++++ RECORD EXCERPTS

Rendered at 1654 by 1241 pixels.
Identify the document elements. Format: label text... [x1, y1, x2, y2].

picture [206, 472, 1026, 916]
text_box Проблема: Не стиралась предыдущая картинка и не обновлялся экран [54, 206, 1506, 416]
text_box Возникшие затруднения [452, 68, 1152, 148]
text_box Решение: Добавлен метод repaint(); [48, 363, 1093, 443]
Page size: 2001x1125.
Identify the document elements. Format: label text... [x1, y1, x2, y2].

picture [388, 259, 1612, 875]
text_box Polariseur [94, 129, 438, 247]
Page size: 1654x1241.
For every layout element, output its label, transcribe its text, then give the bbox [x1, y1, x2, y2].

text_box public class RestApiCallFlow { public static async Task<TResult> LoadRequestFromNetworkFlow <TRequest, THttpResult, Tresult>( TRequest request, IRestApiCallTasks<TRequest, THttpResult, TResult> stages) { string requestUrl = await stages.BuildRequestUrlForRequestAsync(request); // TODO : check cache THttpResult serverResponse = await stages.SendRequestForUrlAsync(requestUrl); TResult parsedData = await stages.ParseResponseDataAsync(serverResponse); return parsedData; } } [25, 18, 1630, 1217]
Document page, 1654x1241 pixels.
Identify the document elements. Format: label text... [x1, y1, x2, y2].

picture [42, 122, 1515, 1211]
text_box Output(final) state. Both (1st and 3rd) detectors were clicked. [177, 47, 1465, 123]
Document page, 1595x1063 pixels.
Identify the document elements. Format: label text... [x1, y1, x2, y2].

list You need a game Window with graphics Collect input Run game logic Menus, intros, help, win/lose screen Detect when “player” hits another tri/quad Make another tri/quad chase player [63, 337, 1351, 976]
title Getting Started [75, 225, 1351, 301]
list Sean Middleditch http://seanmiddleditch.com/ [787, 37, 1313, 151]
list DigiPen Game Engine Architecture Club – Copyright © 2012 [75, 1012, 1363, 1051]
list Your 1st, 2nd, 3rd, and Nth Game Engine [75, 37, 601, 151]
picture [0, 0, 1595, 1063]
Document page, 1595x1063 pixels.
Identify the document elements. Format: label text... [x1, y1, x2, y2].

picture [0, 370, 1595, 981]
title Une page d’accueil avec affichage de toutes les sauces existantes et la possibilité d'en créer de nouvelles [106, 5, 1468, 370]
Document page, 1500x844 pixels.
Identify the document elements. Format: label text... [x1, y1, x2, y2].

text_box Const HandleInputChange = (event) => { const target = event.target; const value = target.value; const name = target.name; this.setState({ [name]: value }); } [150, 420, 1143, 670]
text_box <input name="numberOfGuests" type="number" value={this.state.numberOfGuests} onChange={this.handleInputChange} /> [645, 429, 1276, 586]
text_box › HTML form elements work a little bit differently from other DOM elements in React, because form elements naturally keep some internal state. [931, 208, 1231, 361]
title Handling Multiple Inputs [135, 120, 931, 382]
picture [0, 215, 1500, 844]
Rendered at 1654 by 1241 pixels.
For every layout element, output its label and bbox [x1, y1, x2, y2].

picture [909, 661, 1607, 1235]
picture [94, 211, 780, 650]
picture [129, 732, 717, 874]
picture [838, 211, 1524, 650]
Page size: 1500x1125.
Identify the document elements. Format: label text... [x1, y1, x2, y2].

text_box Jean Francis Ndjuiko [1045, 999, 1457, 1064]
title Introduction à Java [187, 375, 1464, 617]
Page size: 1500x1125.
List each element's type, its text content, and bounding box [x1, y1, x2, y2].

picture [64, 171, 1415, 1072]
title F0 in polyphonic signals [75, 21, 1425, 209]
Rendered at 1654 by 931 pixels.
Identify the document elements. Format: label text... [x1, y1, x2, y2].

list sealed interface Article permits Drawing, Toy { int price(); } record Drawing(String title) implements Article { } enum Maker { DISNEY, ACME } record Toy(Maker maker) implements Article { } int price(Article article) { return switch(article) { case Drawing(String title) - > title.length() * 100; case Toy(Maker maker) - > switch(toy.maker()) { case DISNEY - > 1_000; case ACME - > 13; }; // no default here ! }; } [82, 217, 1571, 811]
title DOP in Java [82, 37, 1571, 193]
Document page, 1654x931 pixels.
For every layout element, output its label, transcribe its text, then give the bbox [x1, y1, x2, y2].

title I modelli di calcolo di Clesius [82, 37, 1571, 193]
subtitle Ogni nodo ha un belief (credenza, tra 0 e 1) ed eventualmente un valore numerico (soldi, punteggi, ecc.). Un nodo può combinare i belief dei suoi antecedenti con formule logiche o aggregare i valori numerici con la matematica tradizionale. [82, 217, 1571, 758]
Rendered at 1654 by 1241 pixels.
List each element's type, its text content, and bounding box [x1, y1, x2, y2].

++++++++

Can you give every line of the material above as a numbered list, leaving out the blank lines?

1. Rendered at 1654 by 1241 pixels.
2. Identify the document elements. Format: label text... [x1, y1, x2, y2].
3. picture [206, 472, 1026, 916]
4. text_box Проблема: Не стиралась предыдущая картинка и не обновлялся экран [54, 206, 1506, 416]
5. text_box Возникшие затруднения [452, 68, 1152, 148]
6. text_box Решение: Добавлен метод repaint(); [48, 363, 1093, 443]
7. Page size: 2001x1125.
8. Identify the document elements. Format: label text... [x1, y1, x2, y2].
9. picture [388, 259, 1612, 875]
10. text_box Polariseur [94, 129, 438, 247]
11. Page size: 1654x1241.
12. For every layout element, output its label, transcribe its text, then give the bbox [x1, y1, x2, y2].
13. text_box public class RestApiCallFlow { public static async Task<TResult> LoadRequestFromNetworkFlow <TRequest, THttpResult, Tresult>( TRequest request, IRestApiCallTasks<TRequest, THttpResult, TResult> stages) { string requestUrl = await stages.BuildRequestUrlForRequestAsync(request); // TODO : check cache THttpResult serverResponse = await stages.SendRequestForUrlAsync(requestUrl); TResult parsedData = await stages.ParseResponseDataAsync(serverResponse); return parsedData; } } [25, 18, 1630, 1217]
14. Document page, 1654x1241 pixels.
15. Identify the document elements. Format: label text... [x1, y1, x2, y2].
16. picture [42, 122, 1515, 1211]
17. text_box Output(final) state. Both (1st and 3rd) detectors were clicked. [177, 47, 1465, 123]
18. Document page, 1595x1063 pixels.
19. Identify the document elements. Format: label text... [x1, y1, x2, y2].
20. list You need a game Window with graphics Collect input Run game logic Menus, intros, help, win/lose screen Detect when “player” hits another tri/quad Make another tri/quad chase player [63, 337, 1351, 976]
21. title Getting Started [75, 225, 1351, 301]
22. list Sean Middleditch http://seanmiddleditch.com/ [787, 37, 1313, 151]
23. list DigiPen Game Engine Architecture Club – Copyright © 2012 [75, 1012, 1363, 1051]
24. list Your 1st, 2nd, 3rd, and Nth Game Engine [75, 37, 601, 151]
25. picture [0, 0, 1595, 1063]
26. Document page, 1595x1063 pixels.
27. Identify the document elements. Format: label text... [x1, y1, x2, y2].
28. picture [0, 370, 1595, 981]
29. title Une page d’accueil avec affichage de toutes les sauces existantes et la possibilité d'en créer de nouvelles [106, 5, 1468, 370]
30. Document page, 1500x844 pixels.
31. Identify the document elements. Format: label text... [x1, y1, x2, y2].
32. text_box Const HandleInputChange = (event) => { const target = event.target; const value = target.value; const name = target.name; this.setState({ [name]: value }); } [150, 420, 1143, 670]
33. text_box <input name="numberOfGuests" type="number" value={this.state.numberOfGuests} onChange={this.handleInputChange} /> [645, 429, 1276, 586]
34. text_box › HTML form elements work a little bit differently from other DOM elements in React, because form elements naturally keep some internal state. [931, 208, 1231, 361]
35. title Handling Multiple Inputs [135, 120, 931, 382]
36. picture [0, 215, 1500, 844]
37. Rendered at 1654 by 1241 pixels.
38. For every layout element, output its label and bbox [x1, y1, x2, y2].
39. picture [909, 661, 1607, 1235]
40. picture [94, 211, 780, 650]
41. picture [129, 732, 717, 874]
42. picture [838, 211, 1524, 650]
43. Page size: 1500x1125.
44. Identify the document elements. Format: label text... [x1, y1, x2, y2].
45. text_box Jean Francis Ndjuiko [1045, 999, 1457, 1064]
46. title Introduction à Java [187, 375, 1464, 617]
47. Page size: 1500x1125.
48. List each element's type, its text content, and bounding box [x1, y1, x2, y2].
49. picture [64, 171, 1415, 1072]
50. title F0 in polyphonic signals [75, 21, 1425, 209]
51. Rendered at 1654 by 931 pixels.
52. Identify the document elements. Format: label text... [x1, y1, x2, y2].
53. list sealed interface Article permits Drawing, Toy { int price(); } record Drawing(String title) implements Article { } enum Maker { DISNEY, ACME } record Toy(Maker maker) implements Article { } int price(Article article) { return switch(article) { case Drawing(String title) - > title.length() * 100; case Toy(Maker maker) - > switch(toy.maker()) { case DISNEY - > 1_000; case ACME - > 13; }; // no default here ! }; } [82, 217, 1571, 811]
54. title DOP in Java [82, 37, 1571, 193]
55. Document page, 1654x931 pixels.
56. For every layout element, output its label, transcribe its text, then give the bbox [x1, y1, x2, y2].
57. title I modelli di calcolo di Clesius [82, 37, 1571, 193]
58. subtitle Ogni nodo ha un belief (credenza, tra 0 e 1) ed eventualmente un valore numerico (soldi, punteggi, ecc.). Un nodo può combinare i belief dei suoi antecedenti con formule logiche o aggregare i valori numerici con la matematica tradizionale. [82, 217, 1571, 758]
59. Rendered at 1654 by 1241 pixels.
60. List each element's type, its text content, and bounding box [x1, y1, x2, y2].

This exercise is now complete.